Find all $x$ such that $$x^6=(x+1)^6.$$
So far, I have found the real solution $x= -\frac{1}{2}$, and the complex solution $x = -\sqrt[3]{-1}$.
Are there more, and if so what/how would be the most efficient find all the solutions to this problem? I am struggling to find the rest of the solutions.
Since $0$ is not a solution, this is equivalent to solve $$ \frac{x+1}{x}=\zeta $$ where $\zeta$ is any sixth root of $1$.
Then $x+1=\zeta x$, so $$ x=\frac{1}{\zeta-1} $$ Of course $\zeta=1$ should not be considered. There are other five sixth root of $1$, namely $$ e^{2k\pi i/3} $$ for $1\le k\le 5$.
Hint We may factor this as:
$$(x-(x+1))(x+(x+1))(x^2-x(x+1)+(x+1)^2)(x^2+x(x+1)+(x+1)^2)=0$$
So then we have a linear and two quadratics which you should be able to solve.
We can simplify the problem by substituting $x=y-\frac{1}{2}$.
$$x^6 = \left(x+1\right)^6$$
$$\left(y-\frac{1}{2}\right)^6 = \left(y+\frac{1}{2}\right)^6$$
If we expand both sides and then collect the terms, the even powers of $y$ drop out and only the odd powers remain.
$$6y^5+5y^3+\frac{3}{8}y=0$$
You can factor out the root at $y=0$ (i.e. corresponding to the solution $x=-\frac{1}{2}$) and then factor the remaining polynomial into two quadratics.
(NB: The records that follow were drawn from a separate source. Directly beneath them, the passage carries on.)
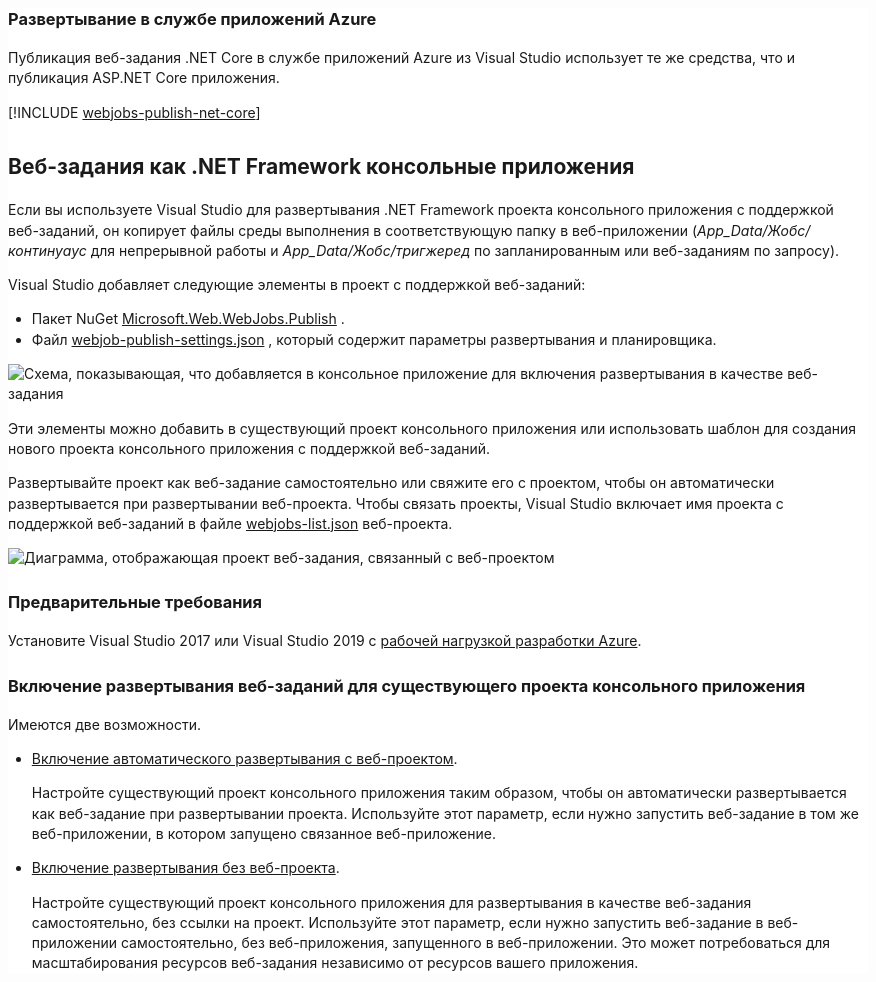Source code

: ### <a name="deploy-to-azure-app-service"></a>Развертывание в службе приложений Azure

Публикация веб-задания .NET Core в службе приложений Azure из Visual Studio использует те же средства, что и публикация ASP.NET Core приложения.

[!INCLUDE [webjobs-publish-net-core](../../includes/webjobs-publish-net-core.md)] 

## <a name="webjobs-as-net-framework-console-apps"></a>Веб-задания как .NET Framework консольные приложения  

Если вы используете Visual Studio для развертывания .NET Framework проекта консольного приложения с поддержкой веб-заданий, он копирует файлы среды выполнения в соответствующую папку в веб-приложении (*App_Data/Жобс/континуаус* для непрерывной работы и *App_Data/Жобс/тригжеред* по запланированным или веб-заданиям по запросу).

Visual Studio добавляет следующие элементы в проект с поддержкой веб-заданий:

* Пакет NuGet [Microsoft.Web.WebJobs.Publish](https://www.nuget.org/packages/Microsoft.Web.WebJobs.Publish/) .
* Файл [webjob-publish-settings.json](#publishsettings) , который содержит параметры развертывания и планировщика. 

![Схема, показывающая, что добавляется в консольное приложение для включения развертывания в качестве веб-задания](./media/webjobs-dotnet-deploy-vs/convert.png)

Эти элементы можно добавить в существующий проект консольного приложения или использовать шаблон для создания нового проекта консольного приложения с поддержкой веб-заданий. 

Развертывайте проект как веб-задание самостоятельно или свяжите его с проектом, чтобы он автоматически развертывается при развертывании веб-проекта. Чтобы связать проекты, Visual Studio включает имя проекта с поддержкой веб-заданий в файле [webjobs-list.json](#webjobslist) веб-проекта.

![Диаграмма, отображающая проект веб-задания, связанный с веб-проектом](./media/webjobs-dotnet-deploy-vs/link.png)

### <a name="prerequisites"></a>Предварительные требования

Установите Visual Studio 2017 или Visual Studio 2019 с [рабочей нагрузкой разработки Azure](/visualstudio/install/install-visual-studio#step-4---choose-workloads).

### <a name="enable-webjobs-deployment-for-an-existing-console-app-project"></a><a id="convert"></a> Включение развертывания веб-заданий для существующего проекта консольного приложения

Имеются две возможности.

* [Включение автоматического развертывания с веб-проектом](#convertlink).

  Настройте существующий проект консольного приложения таким образом, чтобы он автоматически развертывается как веб-задание при развертывании проекта. Используйте этот параметр, если нужно запустить веб-задание в том же веб-приложении, в котором запущено связанное веб-приложение.

* [Включение развертывания без веб-проекта](#convertnolink).

  Настройте существующий проект консольного приложения для развертывания в качестве веб-задания самостоятельно, без ссылки на проект. Используйте этот параметр, если нужно запустить веб-задание в веб-приложении самостоятельно, без веб-приложения, запущенного в веб-приложении. Это может потребоваться для масштабирования ресурсов веб-задания независимо от ресурсов вашего приложения.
$$6y\left(y^2+\frac{3}{4}\right)\left(y^2+\frac{1}{12}\right)=0$$
Think you can take it from here?
Expand out the right hand side (binomial theorem will save you time): $$x^6=x^6+6x^5+15x^4+20x^3+15x^2+6x+1$$ Subtract $x^6$ from both sides: $$0=6x^5+15x^4+20x^3+15x^2+6x+1$$ Now just find the roots of this $5$th degree polynomial. If you are working over the complex numbers there will be exactly $5$ (see fundamental theorem of algebra), if you are only working in the real numbers $x=-\frac 12$ is the only solution.